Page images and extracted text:
▼▼▼

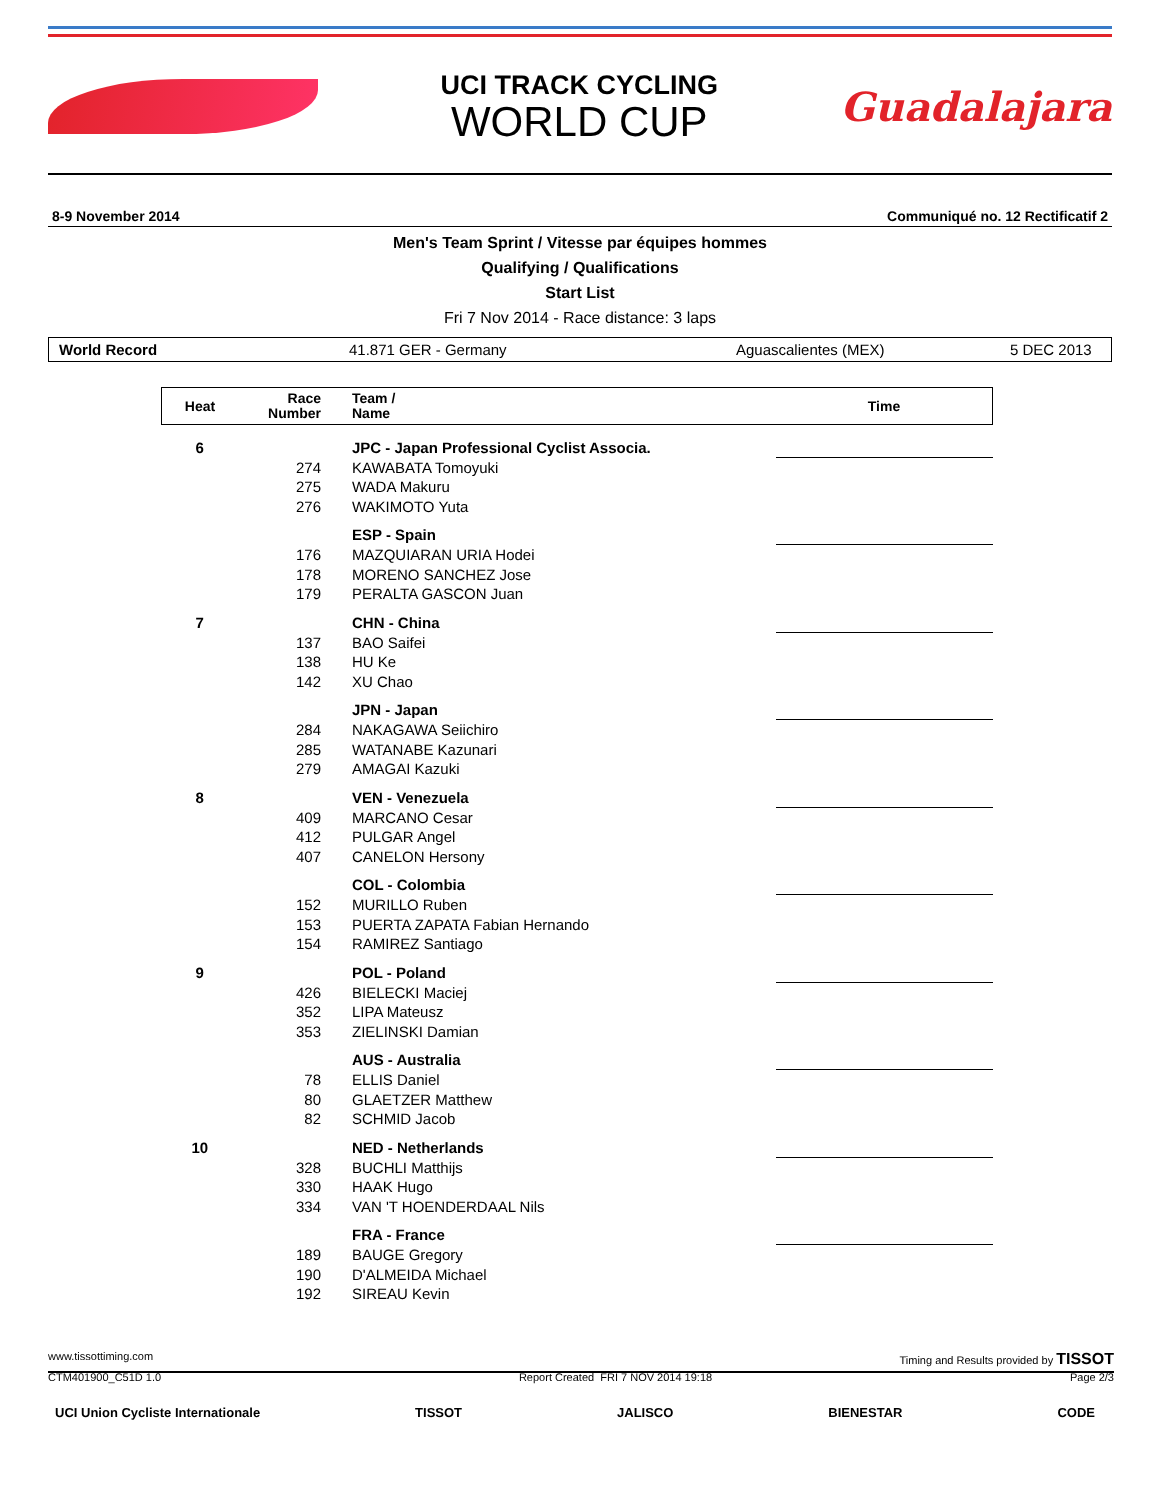UCI TRACK CYCLING
WORLD CUP
Guadalajara
8-9 November 2014 Communiqué no. 12 Rectificatif 2
Men's Team Sprint / Vitesse par équipes hommes
Qualifying / Qualifications
Start List
Fri 7 Nov 2014 - Race distance: 3 laps
World Record 41.871 GER - Germany Aguascalientes (MEX) 5 DEC 2013
| Heat | Race Number | Team / Name | Time |
| --- | --- | --- | --- |
| 6 | | JPC - Japan Professional Cyclist Associa. | |
| | 274 | KAWABATA Tomoyuki | |
| | 275 | WADA Makuru | |
| | 276 | WAKIMOTO Yuta | |
| | | ESP - Spain | |
| | 176 | MAZQUIARAN URIA Hodei | |
| | 178 | MORENO SANCHEZ Jose | |
| | 179 | PERALTA GASCON Juan | |
| 7 | | CHN - China | |
| | 137 | BAO Saifei | |
| | 138 | HU Ke | |
| | 142 | XU Chao | |
| | | JPN - Japan | |
| | 284 | NAKAGAWA Seiichiro | |
| | 285 | WATANABE Kazunari | |
| | 279 | AMAGAI Kazuki | |
| 8 | | VEN - Venezuela | |
| | 409 | MARCANO Cesar | |
| | 412 | PULGAR Angel | |
| | 407 | CANELON Hersony | |
| | | COL - Colombia | |
| | 152 | MURILLO Ruben | |
| | 153 | PUERTA ZAPATA Fabian Hernando | |
| | 154 | RAMIREZ Santiago | |
| 9 | | POL - Poland | |
| | 426 | BIELECKI Maciej | |
| | 352 | LIPA Mateusz | |
| | 353 | ZIELINSKI Damian | |
| | | AUS - Australia | |
| | 78 | ELLIS Daniel | |
| | 80 | GLAETZER Matthew | |
| | 82 | SCHMID Jacob | |
| 10 | | NED - Netherlands | |
| | 328 | BUCHLI Matthijs | |
| | 330 | HAAK Hugo | |
| | 334 | VAN 'T HOENDERDAAL Nils | |
| | | FRA - France | |
| | 189 | BAUGE Gregory | |
| | 190 | D'ALMEIDA Michael | |
| | 192 | SIREAU Kevin | |
www.tissottiming.com Timing and Results provided by TISSOT
CTM401900_C51D 1.0 Report Created FRI 7 NOV 2014 19:18 Page 2/3
UCI Union Cycliste Internationale TISSOT JALISCO BIENESTAR CODE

▲▲▲

In the records above, find each line with the word "Race" and copy it.

Fri 7 Nov 2014 - Race distance: 3 laps
| Heat | Race Number | Team / Name | Time |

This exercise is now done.